Il ritrovamento nel quartiere San Bartolomeo: indagini in corso dopo la diffusione di un video che mostrerebbe il cane ucciso e gettato nel torrente

Polizia

Un nuovo episodio di crudeltà verso gli animali ha scosso la città di Brescia. Nel quartiere San Bartolomeo è stato ritrovato il corpo senza vita di un cane nel torrente, con una pietra legata al collo. Un dettaglio che fa ipotizzare un gesto volontario e particolarmente violento.

Il ritrovamento è stato segnalato nella zona di via Ferrini, nei pressi di via Stretta, dove alcuni cittadini hanno notato il corpo dell’animale nell’acqua. La segnalazione è comparsa anche sui social, con un messaggio pubblicato da alcuni residenti nella speranza di individuare i proprietari del cane e permettere loro di recuperarlo.

Secondo le prime informazioni, l’animale sarebbe un cane di taglia medio-piccola, del peso stimato tra i 10 e i 15 chilogrammi e dal pelo bianco. Chi ha segnalato il caso ha ipotizzato che il corpo potesse trovarsi nel torrente già da alcuni giorni.

In un primo momento il ritrovamento poteva sembrare un incidente o un episodio legato a un abbandono. Tuttavia, ulteriori elementi emersi successivamente hanno cambiato il quadro della situazione. Un video, che nelle ultime ore ha iniziato a circolare rapidamente sui social network, mostrerebbe il cane con una pietra legata al collo, dettaglio che fa pensare a un gesto deliberato.

Il filmato, diventato virale in breve tempo e condiviso anche fuori dalla provincia di Brescia, ha suscitato forte indignazione tra cittadini e associazioni animaliste, riaccendendo l’attenzione sul tema dei maltrattamenti sugli animali.

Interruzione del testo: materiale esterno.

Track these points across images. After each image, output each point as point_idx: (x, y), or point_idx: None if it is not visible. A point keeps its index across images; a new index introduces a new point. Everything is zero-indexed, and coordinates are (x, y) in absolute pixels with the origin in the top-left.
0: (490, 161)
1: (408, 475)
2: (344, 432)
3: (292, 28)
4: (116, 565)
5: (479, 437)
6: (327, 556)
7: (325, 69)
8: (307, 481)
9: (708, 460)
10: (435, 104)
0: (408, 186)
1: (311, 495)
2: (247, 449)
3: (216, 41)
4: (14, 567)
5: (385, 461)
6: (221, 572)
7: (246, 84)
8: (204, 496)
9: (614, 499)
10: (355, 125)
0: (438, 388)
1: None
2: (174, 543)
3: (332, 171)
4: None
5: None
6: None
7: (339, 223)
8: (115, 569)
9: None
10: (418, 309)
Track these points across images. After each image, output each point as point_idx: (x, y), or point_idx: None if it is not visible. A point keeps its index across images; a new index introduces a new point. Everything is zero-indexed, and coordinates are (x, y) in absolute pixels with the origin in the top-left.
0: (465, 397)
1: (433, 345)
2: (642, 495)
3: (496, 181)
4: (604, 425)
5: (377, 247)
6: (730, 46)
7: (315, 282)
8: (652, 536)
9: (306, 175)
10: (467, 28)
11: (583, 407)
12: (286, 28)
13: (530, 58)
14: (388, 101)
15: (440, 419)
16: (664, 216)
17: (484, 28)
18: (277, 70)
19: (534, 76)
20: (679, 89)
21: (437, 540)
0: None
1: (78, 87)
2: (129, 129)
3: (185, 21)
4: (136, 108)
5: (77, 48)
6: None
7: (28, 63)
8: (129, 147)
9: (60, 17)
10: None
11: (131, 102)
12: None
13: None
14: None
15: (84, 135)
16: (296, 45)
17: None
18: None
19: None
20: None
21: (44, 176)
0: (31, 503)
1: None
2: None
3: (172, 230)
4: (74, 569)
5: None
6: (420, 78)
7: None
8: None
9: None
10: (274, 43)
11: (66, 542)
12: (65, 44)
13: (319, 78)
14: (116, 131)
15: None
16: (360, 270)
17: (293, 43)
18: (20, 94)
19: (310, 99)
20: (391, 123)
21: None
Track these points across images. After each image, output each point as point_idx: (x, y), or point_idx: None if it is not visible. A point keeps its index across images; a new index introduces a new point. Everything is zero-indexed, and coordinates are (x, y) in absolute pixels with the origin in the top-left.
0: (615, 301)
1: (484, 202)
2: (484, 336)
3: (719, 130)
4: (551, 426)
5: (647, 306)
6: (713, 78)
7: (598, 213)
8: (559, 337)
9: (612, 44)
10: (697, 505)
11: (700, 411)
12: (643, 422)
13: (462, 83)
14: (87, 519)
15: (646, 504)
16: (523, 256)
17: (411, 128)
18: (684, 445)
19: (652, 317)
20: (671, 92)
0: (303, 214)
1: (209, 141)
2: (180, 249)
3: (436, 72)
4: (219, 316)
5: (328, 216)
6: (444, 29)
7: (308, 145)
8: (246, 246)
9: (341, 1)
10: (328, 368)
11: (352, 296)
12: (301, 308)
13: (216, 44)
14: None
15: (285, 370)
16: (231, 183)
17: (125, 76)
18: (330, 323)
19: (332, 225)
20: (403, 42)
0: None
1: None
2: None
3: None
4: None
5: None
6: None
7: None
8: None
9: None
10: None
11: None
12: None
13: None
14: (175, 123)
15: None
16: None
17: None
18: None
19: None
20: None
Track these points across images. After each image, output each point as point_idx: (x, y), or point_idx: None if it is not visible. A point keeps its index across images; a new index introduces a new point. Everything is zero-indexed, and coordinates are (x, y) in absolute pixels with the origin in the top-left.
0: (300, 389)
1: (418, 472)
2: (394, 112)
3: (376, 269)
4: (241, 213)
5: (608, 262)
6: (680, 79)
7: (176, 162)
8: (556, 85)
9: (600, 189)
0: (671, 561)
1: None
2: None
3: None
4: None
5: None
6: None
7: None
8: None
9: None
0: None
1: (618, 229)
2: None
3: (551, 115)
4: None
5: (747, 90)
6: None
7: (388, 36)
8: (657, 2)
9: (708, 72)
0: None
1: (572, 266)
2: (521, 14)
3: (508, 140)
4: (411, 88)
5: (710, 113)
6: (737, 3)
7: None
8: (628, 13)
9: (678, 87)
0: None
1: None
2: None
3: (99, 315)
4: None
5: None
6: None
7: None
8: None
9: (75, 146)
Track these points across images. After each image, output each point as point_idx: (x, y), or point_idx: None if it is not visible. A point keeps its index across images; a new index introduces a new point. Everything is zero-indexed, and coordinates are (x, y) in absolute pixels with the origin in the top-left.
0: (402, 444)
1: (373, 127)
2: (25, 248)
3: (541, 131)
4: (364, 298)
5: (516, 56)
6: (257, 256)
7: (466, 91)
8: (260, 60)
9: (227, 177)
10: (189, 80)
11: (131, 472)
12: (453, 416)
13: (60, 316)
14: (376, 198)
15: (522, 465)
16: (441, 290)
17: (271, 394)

Sull’accaduto sono state avviate verifiche e approfondimenti da parte delle forze dell’ordine, che stanno cercando di ricostruire con precisione quanto successo. Gli investigatori stanno valutando tutte le informazioni disponibili per accertare eventuali responsabilità e capire chi possa aver compiuto il gesto.

La vicenda arriva a poche ore di distanza da un altro episodio che ha colpito l’opinione pubblica, quello del barboncino Aaron, rapito da alcuni ladri e poi gettato da un’auto in corsa. Due casi ravvicinati che hanno alimentato il dibattito sulla tutela degli animali e sulla necessità di contrastare con decisione i maltrattamenti.

Il caso del cane ritrovato nel torrente ha suscitato numerose reazioni anche da parte di esponenti del mondo animalista. Tra gli interventi pubblici c’è quello di Maurizio Lombardi Leonardi, noto per il suo impegno su questi temi, che ha commentato duramente quanto accaduto.

Secondo Lombardi Leonardi, l’episodio rappresenterebbe un atto di violenza particolarmente grave, sottolineando come il modo in cui una società tratta gli animali sia spesso considerato un indicatore del livello di civiltà.

Nel frattempo, l’attenzione resta concentrata sulle indagini. Le autorità stanno cercando di chiarire le circostanze della morte dell’animale e verificare se vi siano elementi utili per individuare eventuali responsabili.

Il caso ha riportato al centro dell’attenzione il tema del maltrattamento e dell’abbandono degli animali, fenomeni che continuano a verificarsi nonostante le normative che prevedono sanzioni penali per chi compie atti di violenza nei confronti degli animali.